Prada e-commerce sales surged by more than 200 percent last year, the Italian fashion group revealed on Wednesday in connection with its 2020 fiscal year report. Generating 2.42 billion euros ($2.9 billion) in revenue for the year (down by 24 percent on a year-over-year basis, but just 8 percent for the second half of the year), the group – which consists of its marquee Prada brand, as well as Miu Miu, Church’s, Car Shoe, and “historic” pastry shop Pasticceria Marchesi – cited a “progressive improvement” in sales “in all geographical areas” over the course of the year “to the point of full retail recovery in October and December compared with the same months in 2019.”

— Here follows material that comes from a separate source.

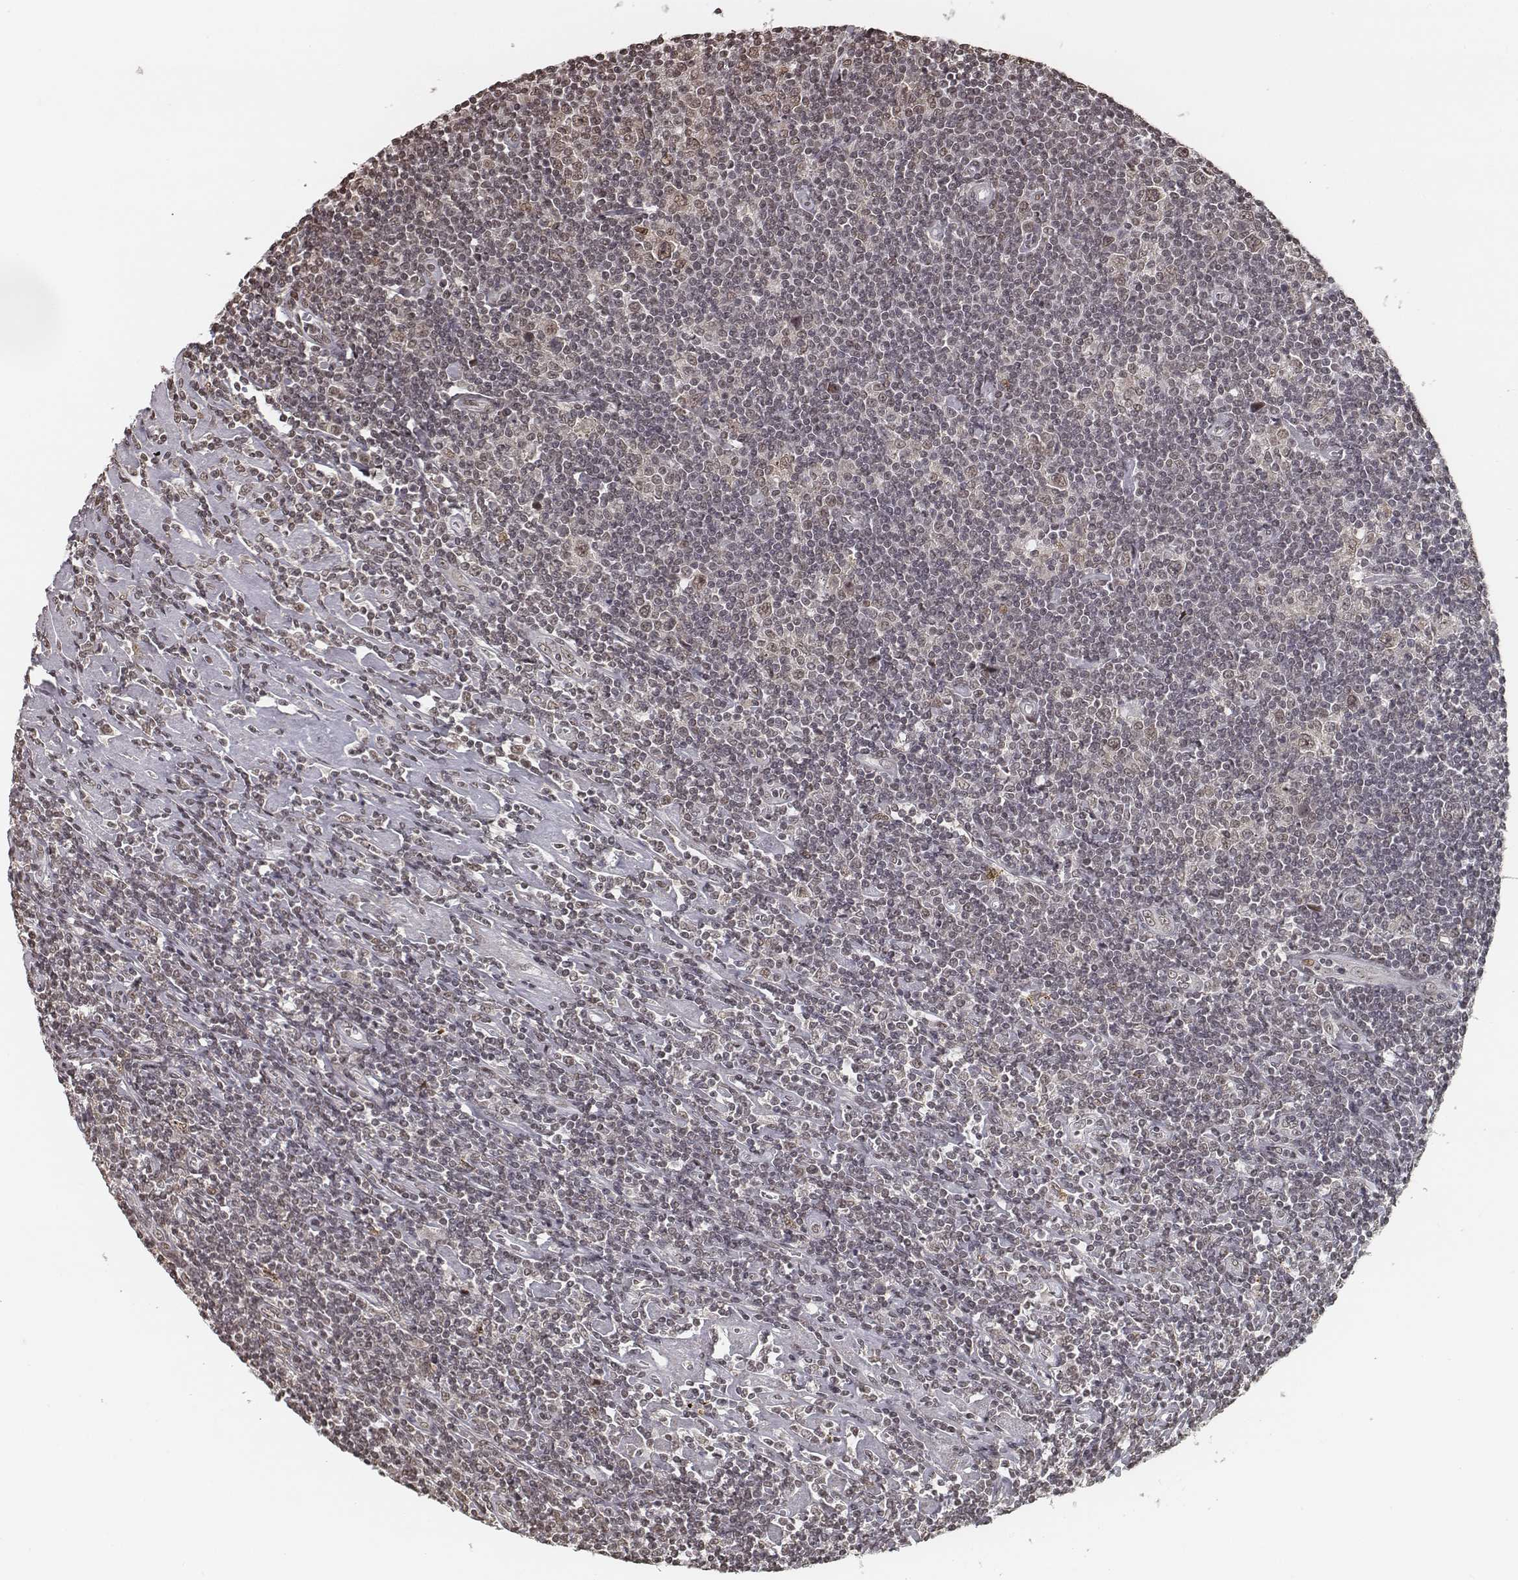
{"staining": {"intensity": "weak", "quantity": ">75%", "location": "nuclear"}, "tissue": "lymphoma", "cell_type": "Tumor cells", "image_type": "cancer", "snomed": [{"axis": "morphology", "description": "Hodgkin's disease, NOS"}, {"axis": "topography", "description": "Lymph node"}], "caption": "This is a photomicrograph of immunohistochemistry staining of Hodgkin's disease, which shows weak staining in the nuclear of tumor cells.", "gene": "HMGA2", "patient": {"sex": "male", "age": 40}}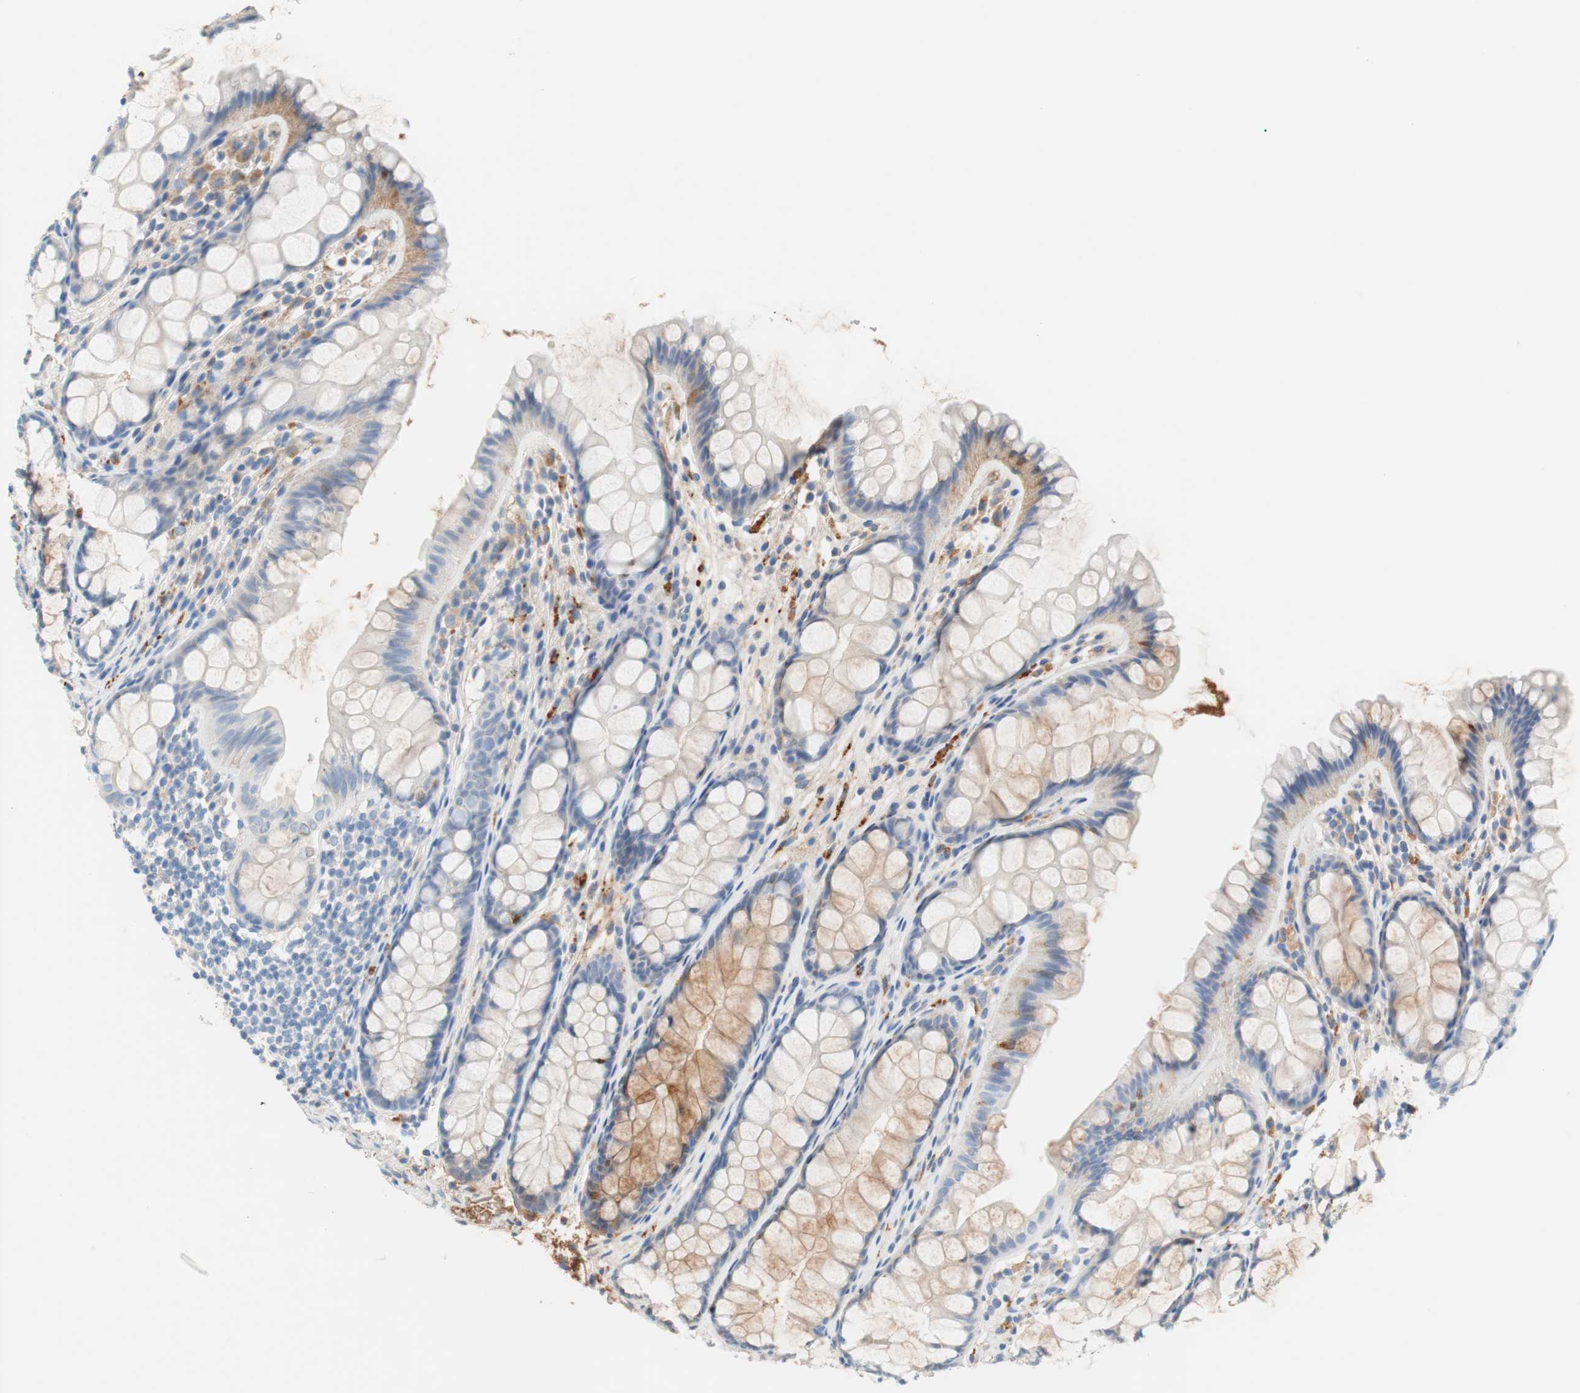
{"staining": {"intensity": "moderate", "quantity": ">75%", "location": "cytoplasmic/membranous"}, "tissue": "colon", "cell_type": "Endothelial cells", "image_type": "normal", "snomed": [{"axis": "morphology", "description": "Normal tissue, NOS"}, {"axis": "topography", "description": "Colon"}], "caption": "A brown stain highlights moderate cytoplasmic/membranous staining of a protein in endothelial cells of normal human colon.", "gene": "RBP4", "patient": {"sex": "female", "age": 55}}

Milan-based Prada Group stated in a release on Wednesday that its retail sales, which makeup approximately 90 percent of its revenues, recovered in the second half of the year, with China driving such the rebound; sales in Taiwan and Mainland China were up by 61 percent and 52 percent, respectively, for the second half of 2020, followed by the Middle East (up 26 percent), Korea (up 22 percent), and the Americas (up 4 percent). Wholesale operations dropped by 49 percent compared to FY2019 and were down by 20 percent for the second half of the year, compared to the same period in 2019. 

The group attributes its ability to rebound to “growth in local consumption in the second half of the year in all geographical areas,” as well as the Group’s “immediate, decisive and far-reaching” response to the onset of COVID-19. 

Specifically addressing the importance of e-commerce, Prada stated that the COVID-19 pandemic “accelerated the digital evolution, reinforcing Prada Group’s omnichannel strategy,” with sales in the group’s e-commerce channel tripling from 2019 levels and the Group’s “brand relevance in the digital world increasing.” In terms of “digital channels,” the Group notes that its Prada brand saw “triple digit growth in views on Instagram” for the S/S 2021 season compared to S/S 2020; its Weibo hashtag #PradaSS21 generated 170 million views in a single day in 2020; and the brand boasted 32 million and 35 million, respectively, on Chinese social media apps Weibo and Douyin, a nod to the sheer importance of the Chinese consumer. 

Meanwhile, in a corresponding conference call, the Group stated that its Leather Goods category saw double digit growth for the second half of the year in Asia, the U.S. and Middle East, “as a result of successful new product launches and reinterpretations of iconic products,” according to a note from Bernstein. Reflecting on its consumer base, Prada revealed that it is “shifting dramatically to a younger generation,” which boast “stronger KPIs in terms of retention, average [order value], etc.” It noted that “standout initiatives,” such as its Linea Rossa line, “perfectly fit in the new world focused on sportswear and young consumers.

And still yet, Prada stated that its price positioning “improved significantly” in 2020 in terms of its ability to increase prices (and presumably, move away from markdowns in furtherance of an enduring effort by the Prada brand), but also in terms of “the higher perceived value of products.” (And speaking of markdowns, the Group revealed that thanks to “effective supply chain management,” it was able to “avoid excess inventory.”)

As for where the Group falls in the larger trend of industry M&A transactions, it stated on the call that it is “not planning to sell” the Prada brand, but “could maybe consider acquisitions of other brands.”